7. Itinéraire à vélo électrique au cœur du Sud de l'île
Comment parcourir les champs de canne à sucre, les sentiers côtiers, les villages de pêcheurs et admirer les vestiges de l’occupation hollandaise sans voiture et sans effort trop poussé ? À vélo électrique, sous la houlette de DunienZîl, une entreprise familiale mauricienne fondée par les d'Unienville, grands passionnés de leur île et de ses chemins de traverse.
L'assistance électrique supprime les barrières de condition physique et ouvre les itinéraires à tous, dès 5 ans, sans jamais retirer ce plaisir essentiel du vent dans les cheveux et du paysage qui défile à hauteur d'homme.

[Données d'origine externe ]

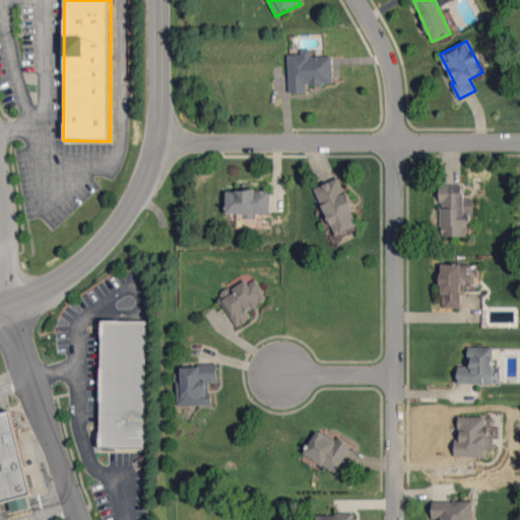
[(333,56),(312,57),(312,49),(301,49),(302,54),(288,55),(289,92),(308,92),(307,84),(334,83),(333,56)]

Plusieurs boucles sont proposées dans le Sud et le Sud-Est : la traversée de Chamarel avec ses sept couleurs de terre et sa rhumerie artisanale, ponctuée d'une dégustation de jus frais chez l'habitant ; la route de Grand Port et la visite du fort Frederik Hendrick ; la côte de la Cambuse et ses panoramas sur le lagon ; ou encore le tour des villages de pêcheurs entre Mahébourg et Vieux Grand Port, berceau du peuplement mauricien et théâtre de la bataille navale franco-anglaise de 1810.
Chaque sortie se ponctue d'un déjeuner chez l'habitant, en table ouverte, où l'on finit toujours par parler longtemps de choses qui n'étaient pas au programme.

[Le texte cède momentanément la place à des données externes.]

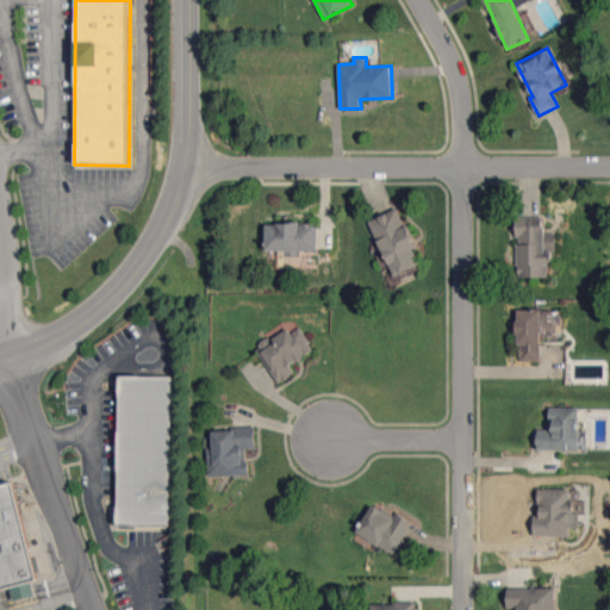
[(372,218),(392,277),(422,267),(400,207),(372,218)]
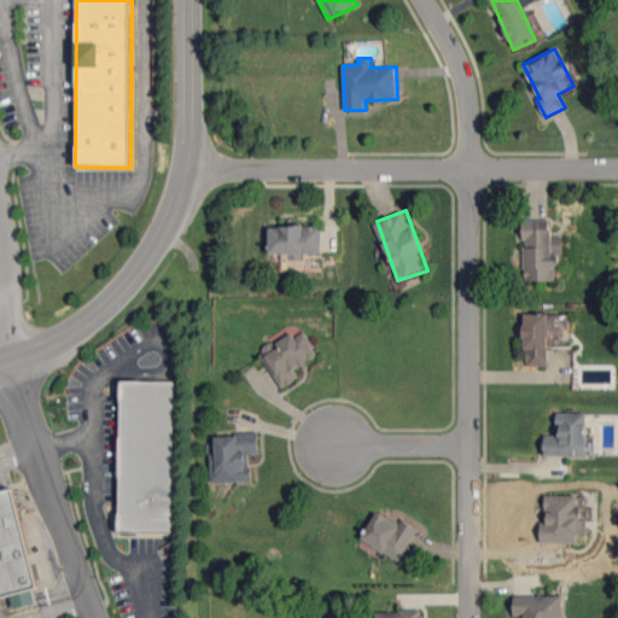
[(563,235),(551,235),(551,219),(523,220),(524,280),(554,280),(554,269),(559,269),(559,255),(564,255),(563,235)]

8. Exploration de la vallée de Ferney
L'histoire de la vallée de Ferney commence comme beaucoup d'histoires mauriciennes : une forêt primaire menacée par un projet d'autoroute, une mobilisation citoyenne, des études scientifiques qui finissent par faire plier les bulldozers. Résultat : 200 hectares de forêt tropicale semi-humide préservés à l'est de l'île, entre les Montagnes du Bambou et la baie de Mahébourg.

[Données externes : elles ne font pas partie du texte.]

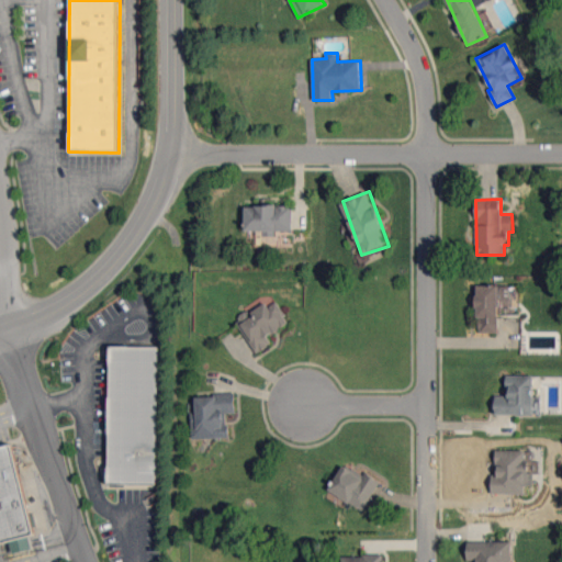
[(292,205),(245,206),(246,231),(263,231),(263,236),(274,236),(274,231),(293,231),(292,205)]
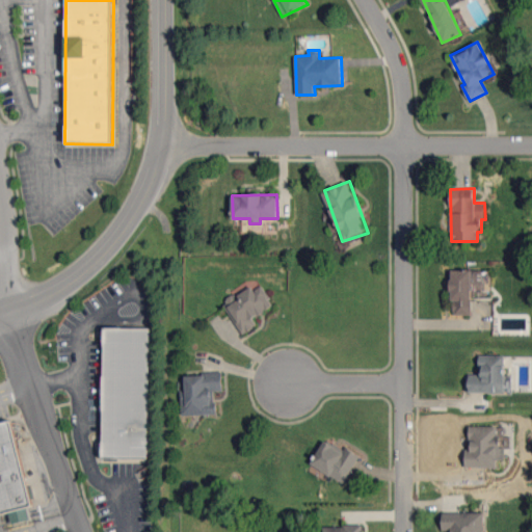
[(472,315),(472,289),(484,289),(484,269),(452,270),(452,315),(472,315)]
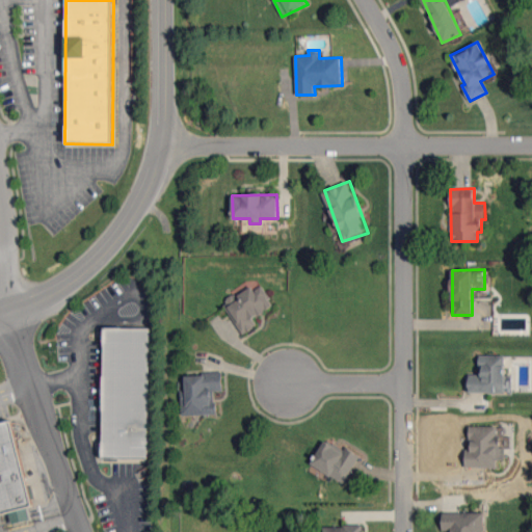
[(242,335),(258,325),(253,318),(273,306),(259,282),(223,303),(242,335)]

On la parcourt à pied ou en VTT -les pistes traversent la réserve selon trois niveaux de difficulté, de 5 à 18 km- et les guides de Ferney sont parmi les plus passionnants de l'île : biologistes de terrain autant qu'interprètes du paysage, ils savent nommer chaque oiseau à son chant, chaque arbre à l'odeur de ses feuilles froissées (le bois clou, le takamaka, le ravenala ou arbre du voyageur, une espèce invasive...) et raconter comment la forêt reprend ses droits centimètre par centimètre, sur les ruines de l'ancienne usine sucrière. Le pigeon des mares, la perruche écho y évoluent en liberté.
Réservez votre randonnée directement sur ferney.mu.
9. L'île aux Aigrettes, laboratoire de la biodiversité
À 850 mètres de la côte de Mahébourg, dans la baie du sud-est, un confetti de 26 hectares flotte sur le lagon turquoise comme un morceau de Maurice d'avant. L'île aux Aigrettes, classée réserve naturelle depuis 1965 et gérée par la Mauritian Wildlife Foundation, est l'un des projets de conservation les plus aboutis de l'océan Indien.
Ici, tout a été arraché, nettoyé, repensé depuis 1985 : les rats éradiqués, les acacias envahissants déracinés, les espèces indigènes replantées une à une — bois d'ébène, bois de bœuf, palmier bouteille, et la délicate orchidée endémique appelée Boucle d'oreille. Le pigeon rose, qui ne comptait plus que dix individus en 1991, y dépasse aujourd'hui les 500 spécimens sauvages. La crécerelle de Maurice, la tortue géante d'Aldabra, le gecko de Günther et le cardinal de Maurice y sont observables à quelques mètres, sans téléobjectif.
Les visites -obligatoirement guidées, en groupe limité- sont conduites par des éco-guides formés par la fondation : comptez une heure et demie pour le circuit standard. Chaque billet d'entrée finance directement les programmes de conservation.
Réservation obligatoire sur le site Internet de Mauritian Wildlife Foundation. Départs depuis Pointe Jérôme, à Mahébourg. La réserve est ouverte du lundi au samedi de 9h à 16h, le dimanche jusqu'à 12h.